Challenge 5: The enterprise knowledge assistant. A 10,000-person company wants an internal AI assistant that employees can ask about HR policies, IT procedures, project documentation, and company news. The corpus is 200,000 documents. Constraints: different employees have different document access permissions; responses must cite sources; some questions require combining information from multiple documents; the system must comply with GDPR (General Data Protection Regulation) with employee query logs deletable on request.
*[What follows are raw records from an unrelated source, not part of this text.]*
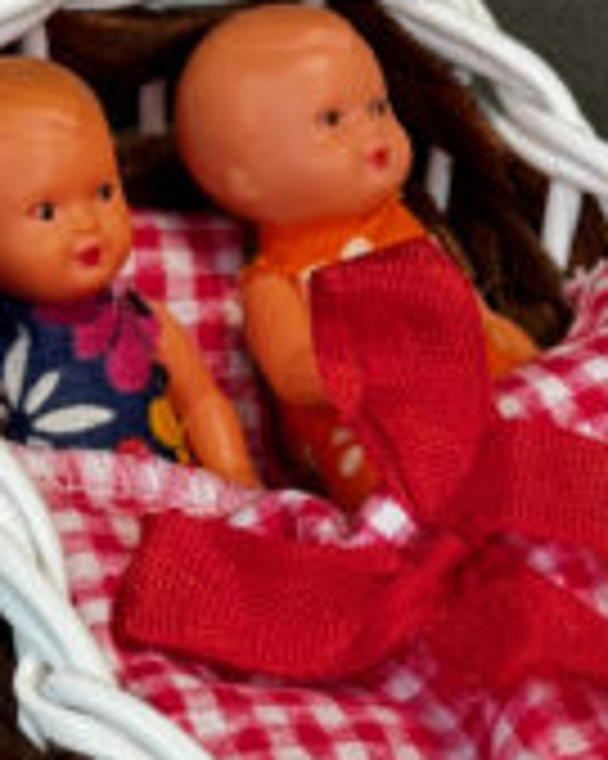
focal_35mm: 111
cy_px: 661
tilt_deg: -25.7
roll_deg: +0.1
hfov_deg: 13.9
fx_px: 2499
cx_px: 374
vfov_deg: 17.1
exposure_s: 1/285
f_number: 1.78
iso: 64
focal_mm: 6.76
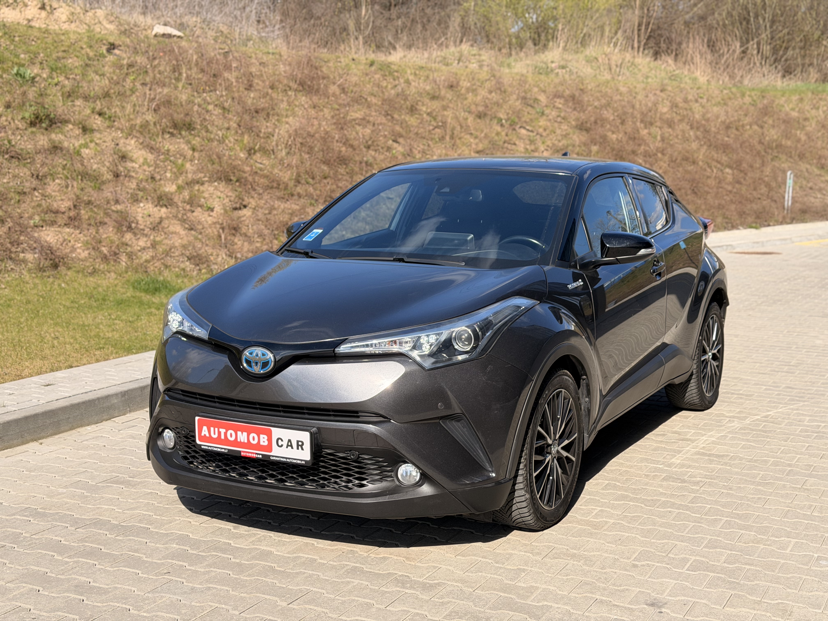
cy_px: 310
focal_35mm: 48
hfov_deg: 39.7
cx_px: 414
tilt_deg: -8.6
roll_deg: -0.3
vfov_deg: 30.3
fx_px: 1148
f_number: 1.78
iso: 80
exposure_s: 1/3704
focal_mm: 6.76
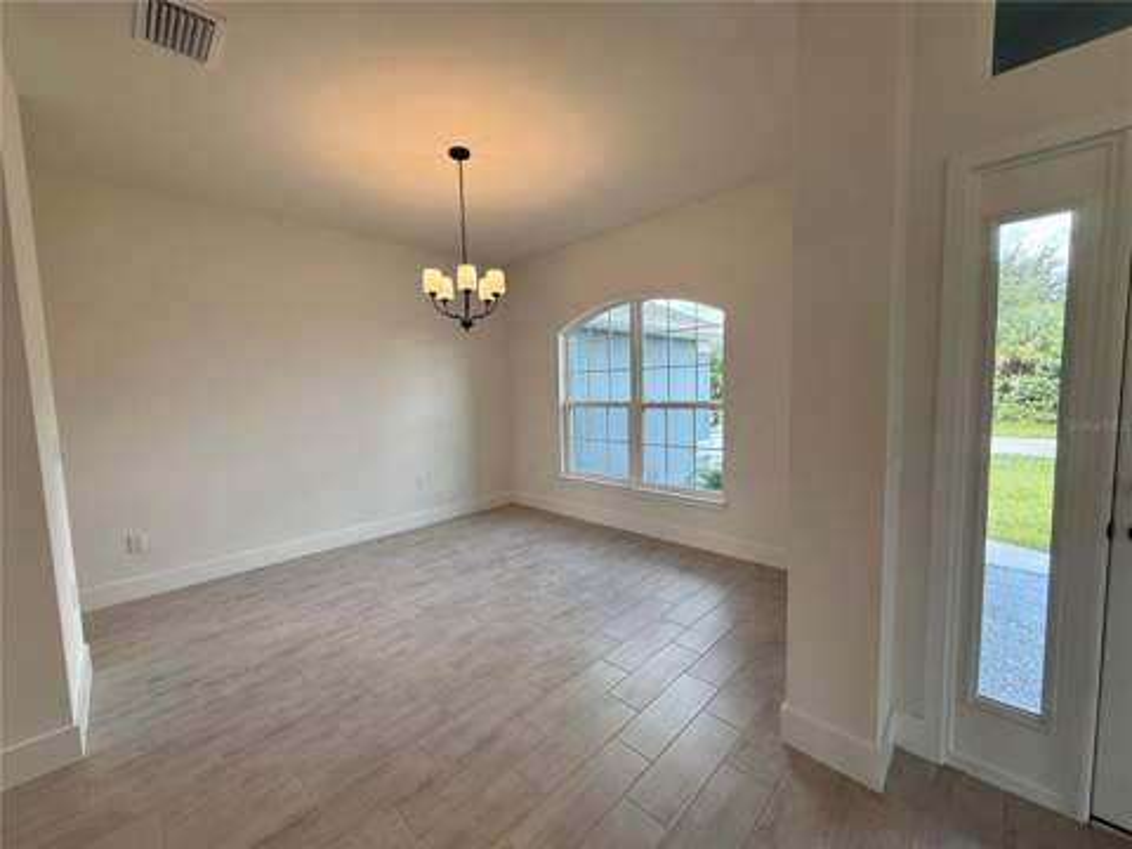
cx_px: 566
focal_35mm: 14
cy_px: 424
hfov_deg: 102.1
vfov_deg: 85.7
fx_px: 458
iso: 64
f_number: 2.2
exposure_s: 1/127
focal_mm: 2.22
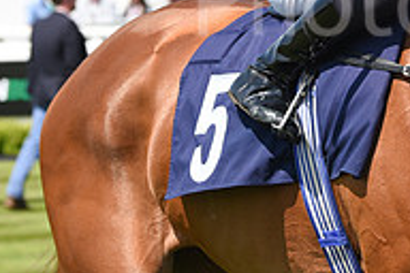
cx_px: 474
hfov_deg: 6.2
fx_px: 3781
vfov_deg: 4.1
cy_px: -99
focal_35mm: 332
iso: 320
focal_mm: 110
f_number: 5.6
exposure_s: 1/1250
Analysis. Best pattern: RAG pipeline with permission-filtered retrieval, plus structured citation in every response. Three design decisions are non-negotiable for compliance. First, permission filtering must happen at query time in the vector database, not after retrieval. Documents retrieved must only include those the querying user is authorised to read. Second, every response must cite source documents with identifiers that allow verification. Third, query logs must be stored with user identifiers and be deletable on individual request to comply with GDPR's right of erasure. Primary trade-off: permission-filtered retrieval reduces index coverage and may produce lower-quality answers for users with restricted access, which must be communicated to users explicitly.

Three rules govern pattern selection. Apply them in order for every new scenario.

Rule 1: Match the pattern to the constraint, not the default. The most common error is choosing a complex pattern because it feels more capable, not because the constraints require it. Start with the simplest pattern that satisfies all stated requirements. Add complexity only when a simpler approach has a documented, verifiable failure mode.

Rule 2: Name the primary trade-off explicitly. Every pattern accepts a cost. Map-Reduce accepts partial failure. Chain with Reflection accepts latency. Supervisor accepts coordination overhead. If you cannot name the trade-off you accept, you do not understand the pattern well enough to use it in production. The trade-off becomes the first sentence of the risk register entry for your architectural decision.

Rule 3: Security and compliance constraints are inputs, not afterthoughts.Least privilege, approval gates, audit logs, and data deletion requirements belong in the architecture from the first diagram. They cannot be retrofitted without redesigning the permission model, the logging schema, and often the data storage layer. Treat them as hard constraints equal in weight to latency and reliability.